THE WEDDING PLANNER
About The Production
Director Adam Shankman was attracted to "The Wedding Planner" for
several reasons. "The script reminded me of old movie classics starring
Rosalind Russell and Cary Grant, or Katherine Hepburn and Spencer Tracy. I'm a
huge fan of romantic comedy with dialogue that is witty and crackling,"
says Shankman. "It also has movie musical elements and several dance
numbers in it. As a choreographer, I could envision how these factors could
enhance the magic, the romance and the comedy." But most of all, Shankman
warmed up to the overall theme of the story, which mixes both old-fashioned
romance and modern attitudes. "It's destiny when two people from different
worlds meet. On the surface, they shouldn't be together, but the subtext of the
characters is inextricably linked. They need to come together. More
specifically, this film is about risking your heart and not being afraid to go
for it," says Shankman.
The idea for the film began to take shape when screenwriting partners Pamela
Falk & Michael Ellis saw an ad in the Learning Annex catalog on How to Be a
Wedding Planner. "We thought: what kind of person plans other people's
weddings?" says Ellis. Taking the idea a step further, "We thought it
would be a funny juxtaposition to have a wedding planner with a non-existent
love life," says Ellis.
For their research, Falk and Ellis went to the Los Angeles Festival of Brides, a
trade show for anything and anyone connected with weddings. "We met a lot
of wedding planners there, set up meetings with them and then interviewed them
to find out what they actually did and how they operated," says Falk.
"What we found out was that it's a world that's very far from romance and
love. We had lunch with one wedding planner who told us that she didn't even
believe in marriage. So we took that to the next level in the script, where Mary
is not only unsentimental about the weddings she plans, but has them down to a
science. She can actually tell how long a couple will stay together by the
different choices they make for their wedding song or the color of the
bridesmaids' dresses," says Falk.
Producer Jennifer Gibgot responded to the material because she felt the story
was timeless. "A lot of couples feel complacent and comfortable with each
other. They're afraid to leave the relationship, so they take the next step
because that's what's expected. 'The Wedding Planner' is about that, but it's
also about getting married for the first time for the right reasons,"

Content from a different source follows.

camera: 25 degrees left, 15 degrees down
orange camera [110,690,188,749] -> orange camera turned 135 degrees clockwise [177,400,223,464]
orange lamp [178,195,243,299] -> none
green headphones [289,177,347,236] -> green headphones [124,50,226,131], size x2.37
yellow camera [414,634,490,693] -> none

After falling for the script, producers Peter Abrams and Gibgot went about
finding the right director for "The Wedding Planner." They wanted
someone who could balance the film's musical and dance concerns with the story's
classic romantic comedy style. Equally strong was their desire to give the film
a stunning visual look.
After interviewing dozens of people, they found the man of their dreams right
under their noses-Adam Shankman. Abrams, who had previously worked with Shankman
when he choreographed his film "She's All That," describes him as an
obvious choice for several reasons. "There are two big dance numbers in the
film, and that's Adam's strength; he's been the top movie choreographer for
years. Also, 'The Wedding Planner' is really a throwback to the romantic
comedies of the '30s and '40s, and that's very much Adam's sensibility. He knows
how to make the comedy, romance, music and dance sparkle."
Gibgot, who is also Shankman's younger sister, agrees. "Adam has seen every
single musical and classic romantic comedy ever made, so I brought him in to
meet with the studio executives, like all the other directorial candidates. He
pitched his take on the film, and they hired him right there in the room."